TASK TO COMPLETE:
Only the lines from the one that contains "наклонной поверхности. Он" to the end of the material below are wanted, each duplicated exactly.

DATA SHOWN:
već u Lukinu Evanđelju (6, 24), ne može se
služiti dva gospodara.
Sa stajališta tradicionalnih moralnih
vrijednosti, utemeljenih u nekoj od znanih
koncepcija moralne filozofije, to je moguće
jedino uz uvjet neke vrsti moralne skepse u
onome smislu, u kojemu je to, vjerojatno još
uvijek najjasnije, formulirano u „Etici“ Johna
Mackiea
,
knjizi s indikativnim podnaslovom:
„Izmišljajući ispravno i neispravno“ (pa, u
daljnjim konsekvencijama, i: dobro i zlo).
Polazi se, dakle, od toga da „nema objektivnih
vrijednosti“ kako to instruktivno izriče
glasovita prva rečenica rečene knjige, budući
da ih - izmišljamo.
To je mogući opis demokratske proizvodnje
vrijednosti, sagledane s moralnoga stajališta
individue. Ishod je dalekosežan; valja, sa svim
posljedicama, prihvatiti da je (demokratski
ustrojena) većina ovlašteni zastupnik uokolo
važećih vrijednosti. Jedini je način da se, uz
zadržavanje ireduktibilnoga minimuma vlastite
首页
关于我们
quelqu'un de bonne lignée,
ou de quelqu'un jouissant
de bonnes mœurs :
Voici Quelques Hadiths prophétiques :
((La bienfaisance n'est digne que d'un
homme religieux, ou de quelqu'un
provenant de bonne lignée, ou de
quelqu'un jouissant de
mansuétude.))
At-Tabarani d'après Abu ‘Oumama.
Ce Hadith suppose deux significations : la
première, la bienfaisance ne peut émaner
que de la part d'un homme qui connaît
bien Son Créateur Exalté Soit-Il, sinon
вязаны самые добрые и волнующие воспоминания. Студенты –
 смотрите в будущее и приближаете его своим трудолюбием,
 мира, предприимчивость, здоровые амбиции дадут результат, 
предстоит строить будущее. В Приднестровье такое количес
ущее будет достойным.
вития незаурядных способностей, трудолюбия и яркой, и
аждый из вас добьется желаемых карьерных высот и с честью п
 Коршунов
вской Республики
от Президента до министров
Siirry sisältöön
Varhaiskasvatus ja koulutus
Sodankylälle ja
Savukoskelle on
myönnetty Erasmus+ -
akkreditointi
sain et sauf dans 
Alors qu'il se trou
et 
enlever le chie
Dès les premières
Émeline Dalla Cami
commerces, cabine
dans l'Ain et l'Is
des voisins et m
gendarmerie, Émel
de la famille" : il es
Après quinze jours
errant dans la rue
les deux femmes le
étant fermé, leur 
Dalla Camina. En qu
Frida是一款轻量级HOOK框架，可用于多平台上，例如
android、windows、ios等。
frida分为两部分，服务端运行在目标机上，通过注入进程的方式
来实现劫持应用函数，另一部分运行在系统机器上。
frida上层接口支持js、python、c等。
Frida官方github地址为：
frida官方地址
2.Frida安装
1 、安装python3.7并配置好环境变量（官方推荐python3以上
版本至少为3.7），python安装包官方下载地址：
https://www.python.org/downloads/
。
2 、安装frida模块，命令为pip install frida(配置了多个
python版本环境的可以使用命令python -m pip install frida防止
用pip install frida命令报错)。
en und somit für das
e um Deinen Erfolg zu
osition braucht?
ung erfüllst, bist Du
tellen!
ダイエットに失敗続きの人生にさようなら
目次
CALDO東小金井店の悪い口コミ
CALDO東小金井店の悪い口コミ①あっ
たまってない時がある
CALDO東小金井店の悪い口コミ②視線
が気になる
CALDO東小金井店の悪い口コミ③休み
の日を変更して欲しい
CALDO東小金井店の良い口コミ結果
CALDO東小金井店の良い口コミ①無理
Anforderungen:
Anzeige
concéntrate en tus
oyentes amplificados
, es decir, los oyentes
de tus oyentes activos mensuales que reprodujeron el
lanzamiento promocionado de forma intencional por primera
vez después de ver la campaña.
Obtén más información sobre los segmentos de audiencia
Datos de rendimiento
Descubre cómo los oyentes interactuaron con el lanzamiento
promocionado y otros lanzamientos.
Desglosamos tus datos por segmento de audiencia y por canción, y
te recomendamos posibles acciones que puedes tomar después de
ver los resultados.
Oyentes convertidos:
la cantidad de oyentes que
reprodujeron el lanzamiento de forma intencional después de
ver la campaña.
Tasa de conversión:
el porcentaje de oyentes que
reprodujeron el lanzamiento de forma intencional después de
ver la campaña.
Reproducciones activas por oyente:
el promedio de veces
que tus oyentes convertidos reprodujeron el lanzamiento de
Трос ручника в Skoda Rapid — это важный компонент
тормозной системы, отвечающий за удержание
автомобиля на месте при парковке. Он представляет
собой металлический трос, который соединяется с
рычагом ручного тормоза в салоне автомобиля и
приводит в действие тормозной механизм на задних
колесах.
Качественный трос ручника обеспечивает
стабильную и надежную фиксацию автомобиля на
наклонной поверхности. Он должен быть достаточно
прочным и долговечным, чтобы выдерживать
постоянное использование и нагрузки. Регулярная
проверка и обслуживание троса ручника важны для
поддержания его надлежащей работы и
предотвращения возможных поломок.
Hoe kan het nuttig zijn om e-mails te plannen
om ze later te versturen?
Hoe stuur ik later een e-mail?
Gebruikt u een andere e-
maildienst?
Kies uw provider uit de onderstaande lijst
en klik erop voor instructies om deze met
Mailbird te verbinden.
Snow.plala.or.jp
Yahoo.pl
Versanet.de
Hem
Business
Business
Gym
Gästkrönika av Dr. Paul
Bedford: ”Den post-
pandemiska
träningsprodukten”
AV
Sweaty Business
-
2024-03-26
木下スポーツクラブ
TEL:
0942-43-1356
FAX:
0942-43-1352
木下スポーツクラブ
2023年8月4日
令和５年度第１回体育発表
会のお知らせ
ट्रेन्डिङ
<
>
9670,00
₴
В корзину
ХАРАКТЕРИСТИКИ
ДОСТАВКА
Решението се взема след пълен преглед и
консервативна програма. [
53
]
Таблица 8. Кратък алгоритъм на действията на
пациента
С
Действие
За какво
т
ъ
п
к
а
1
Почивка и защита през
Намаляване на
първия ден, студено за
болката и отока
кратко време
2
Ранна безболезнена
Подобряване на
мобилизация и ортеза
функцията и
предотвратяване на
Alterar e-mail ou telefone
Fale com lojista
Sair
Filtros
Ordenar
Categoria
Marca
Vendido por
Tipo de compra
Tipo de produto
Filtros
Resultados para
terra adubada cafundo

REPLY:
наклонной поверхности. Он должен быть достаточно
прочным и долговечным, чтобы выдерживать
постоянное использование и нагрузки. Регулярная
проверка и обслуживание троса ручника важны для
поддержания его надлежащей работы и
предотвращения возможных поломок.
Hoe kan het nuttig zijn om e-mails te plannen
om ze later te versturen?
Hoe stuur ik later een e-mail?
Gebruikt u een andere e-
maildienst?
Kies uw provider uit de onderstaande lijst
en klik erop voor instructies om deze met
Mailbird te verbinden.
Snow.plala.or.jp
Yahoo.pl
Versanet.de
Hem
Business
Business
Gym
Gästkrönika av Dr. Paul
Bedford: ”Den post-
pandemiska
träningsprodukten”
AV
Sweaty Business
-
2024-03-26
木下スポーツクラブ
TEL:
0942-43-1356
FAX:
0942-43-1352
木下スポーツクラブ
2023年8月4日
令和５年度第１回体育発表
会のお知らせ
ट्रेन्डिङ
<
>
9670,00
₴
В корзину
ХАРАКТЕРИСТИКИ
ДОСТАВКА
Решението се взема след пълен преглед и
консервативна програма. [
53
]
Таблица 8. Кратък алгоритъм на действията на
пациента
С
Действие
За какво
т
ъ
п
к
а
1
Почивка и защита през
Намаляване на
първия ден, студено за
болката и отока
кратко време
2
Ранна безболезнена
Подобряване на
мобилизация и ортеза
функцията и
предотвратяване на
Alterar e-mail ou telefone
Fale com lojista
Sair
Filtros
Ordenar
Categoria
Marca
Vendido por
Tipo de compra
Tipo de produto
Filtros
Resultados para
terra adubada cafundo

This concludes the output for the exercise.